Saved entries
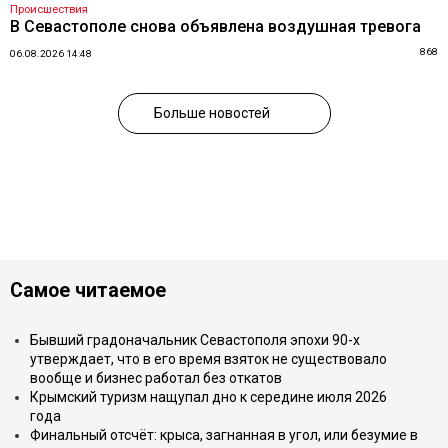
Происшествия
В Севастополе снова объявлена воздушная тревога
868
06.08.2026 14:48
Больше новостей
Самое читаемое
Бывший градоначальник Севастополя эпохи 90-х
утверждает, что в его время взяток не существовало
вообще и бизнес работал без откатов
Крымский туризм нащупал дно к середине июля 2026
года
Финальный отсчёт: крыса, загнанная в угол, или безумие в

_Work to be completed_
Retype the text of the data above line for line, word for word, and leave the pictures out.

_Expected answer_
Происшествия
В Севастополе снова объявлена воздушная тревога
868
06.08.2026 14:48
Больше новостей
Самое читаемое
Бывший градоначальник Севастополя эпохи 90-х
утверждает, что в его время взяток не существовало
вообще и бизнес работал без откатов
Крымский туризм нащупал дно к середине июля 2026
года
Финальный отсчёт: крыса, загнанная в угол, или безумие в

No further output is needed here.